Estas son las razones de los conspicuos integrantes del jurado, más propias de un vernissage de galería que de un premio al fotoperiodismo:
Jury chair Ayperi Karabuda Ecer said: "The photo shows the beginning of something, the beginning of a huge story. It adds perspectives to news. It touches you both visually and emotionally, and my heart went out to it immediately."Es una foto oscura de unas cuantas casas, en las que dos mujeres lejanas y movidas apenas se distinguen. No encuentro la tensión ni el comienzo de nada (no encuentro ni a las iraníes arriba del techo de una casa) ¿Elegiría esta foto para la portada del diario? ¿Iniciaría una historia con esta imagen?

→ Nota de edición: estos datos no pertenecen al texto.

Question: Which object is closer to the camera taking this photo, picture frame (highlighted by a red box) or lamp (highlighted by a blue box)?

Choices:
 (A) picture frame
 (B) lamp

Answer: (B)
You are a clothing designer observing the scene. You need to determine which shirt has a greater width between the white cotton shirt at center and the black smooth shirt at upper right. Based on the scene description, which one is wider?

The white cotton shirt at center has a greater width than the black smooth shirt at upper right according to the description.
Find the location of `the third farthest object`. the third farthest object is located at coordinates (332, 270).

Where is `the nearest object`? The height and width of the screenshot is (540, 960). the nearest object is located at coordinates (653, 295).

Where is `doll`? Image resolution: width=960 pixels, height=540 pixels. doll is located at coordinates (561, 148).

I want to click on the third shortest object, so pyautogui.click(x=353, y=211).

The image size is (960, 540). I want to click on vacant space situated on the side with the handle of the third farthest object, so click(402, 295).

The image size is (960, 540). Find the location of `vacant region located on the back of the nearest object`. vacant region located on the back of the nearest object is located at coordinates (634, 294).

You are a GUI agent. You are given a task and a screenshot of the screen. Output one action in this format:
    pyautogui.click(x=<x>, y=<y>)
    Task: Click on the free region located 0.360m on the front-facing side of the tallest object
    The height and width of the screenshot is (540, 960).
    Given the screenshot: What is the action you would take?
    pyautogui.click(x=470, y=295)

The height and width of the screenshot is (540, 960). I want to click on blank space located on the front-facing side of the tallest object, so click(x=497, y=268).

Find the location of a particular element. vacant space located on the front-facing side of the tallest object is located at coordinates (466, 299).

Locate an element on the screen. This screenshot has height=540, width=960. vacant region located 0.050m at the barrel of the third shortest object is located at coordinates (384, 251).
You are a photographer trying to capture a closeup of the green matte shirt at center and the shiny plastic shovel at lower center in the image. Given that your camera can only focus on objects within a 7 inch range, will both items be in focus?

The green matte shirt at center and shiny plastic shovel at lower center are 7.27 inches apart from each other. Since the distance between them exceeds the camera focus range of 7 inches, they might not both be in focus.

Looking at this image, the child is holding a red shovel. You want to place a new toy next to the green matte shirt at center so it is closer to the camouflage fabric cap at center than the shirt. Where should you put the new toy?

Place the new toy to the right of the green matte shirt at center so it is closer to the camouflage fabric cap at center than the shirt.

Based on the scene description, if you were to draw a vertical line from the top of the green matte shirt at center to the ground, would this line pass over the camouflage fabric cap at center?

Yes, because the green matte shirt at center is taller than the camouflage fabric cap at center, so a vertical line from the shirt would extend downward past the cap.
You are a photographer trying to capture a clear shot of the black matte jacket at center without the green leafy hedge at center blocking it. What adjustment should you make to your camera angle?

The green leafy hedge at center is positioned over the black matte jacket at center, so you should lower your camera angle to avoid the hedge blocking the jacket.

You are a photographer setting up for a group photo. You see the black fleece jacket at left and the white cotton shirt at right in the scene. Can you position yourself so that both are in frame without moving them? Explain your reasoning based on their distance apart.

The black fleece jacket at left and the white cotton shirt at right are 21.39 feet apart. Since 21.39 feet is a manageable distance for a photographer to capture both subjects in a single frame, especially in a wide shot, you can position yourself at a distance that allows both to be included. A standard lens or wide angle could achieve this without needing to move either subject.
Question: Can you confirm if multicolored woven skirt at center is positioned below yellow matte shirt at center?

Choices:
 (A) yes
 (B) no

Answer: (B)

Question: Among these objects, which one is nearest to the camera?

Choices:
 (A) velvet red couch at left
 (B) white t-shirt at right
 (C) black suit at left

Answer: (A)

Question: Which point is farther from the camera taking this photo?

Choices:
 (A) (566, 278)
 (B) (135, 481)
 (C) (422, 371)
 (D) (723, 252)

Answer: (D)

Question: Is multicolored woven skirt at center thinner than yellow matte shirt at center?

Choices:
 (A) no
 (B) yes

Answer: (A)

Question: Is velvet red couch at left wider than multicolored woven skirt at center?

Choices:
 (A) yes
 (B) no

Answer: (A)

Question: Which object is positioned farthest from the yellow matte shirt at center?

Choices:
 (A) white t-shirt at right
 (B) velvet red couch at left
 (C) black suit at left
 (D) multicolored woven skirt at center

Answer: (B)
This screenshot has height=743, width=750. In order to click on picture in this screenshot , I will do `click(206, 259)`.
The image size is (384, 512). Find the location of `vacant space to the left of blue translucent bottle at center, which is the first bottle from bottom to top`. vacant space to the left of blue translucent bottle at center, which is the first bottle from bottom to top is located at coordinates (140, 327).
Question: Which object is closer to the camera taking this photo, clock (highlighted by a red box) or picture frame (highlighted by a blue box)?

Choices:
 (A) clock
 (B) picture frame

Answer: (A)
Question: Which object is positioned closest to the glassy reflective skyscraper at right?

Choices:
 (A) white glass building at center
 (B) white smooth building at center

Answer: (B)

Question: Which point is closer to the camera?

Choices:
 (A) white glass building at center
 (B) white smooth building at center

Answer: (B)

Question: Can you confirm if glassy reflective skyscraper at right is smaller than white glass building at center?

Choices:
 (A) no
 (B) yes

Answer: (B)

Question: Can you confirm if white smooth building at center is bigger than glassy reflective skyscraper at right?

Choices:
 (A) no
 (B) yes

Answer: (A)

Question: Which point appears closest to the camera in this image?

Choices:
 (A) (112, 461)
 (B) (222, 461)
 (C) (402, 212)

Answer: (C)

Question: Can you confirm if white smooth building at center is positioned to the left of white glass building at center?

Fellow juror Guy Tillim commented: "The difficulty in photographing conflict situations is one of portraying the parallel lives involved, of people going on with their lives. This picture has made a very good attempt at marrying these two elements, in giving the conflict a context –and that is a holy grail of photography. The photographer does it with a very beautiful image of an Iranian landscape, which would be worth looking at in itself. But it also arouses our curiosity about the woman shouting - incorporating this moment, the importance of this historical event. It represents a very honest and successful attempt at taking forward our vocabulary of showing things."
Juror Kate Edwards said: "The photo has a powerful sense of atmosphere, tension, fear - but also of quietness and calm, and in this sense was a challenge as a choice. We were looking for an image that drew you in, took you deeper, made you think more –not just about showing what we already know, but something that asks more of us."
Se me ocurre que los jurados de la WPP piensan en las fotos como medio único, separado del contexto, sin casi anclaje semántico. Las eligen para exponerlas bien grandes en las paredes de una galería y verlas tomando una copa de espumante.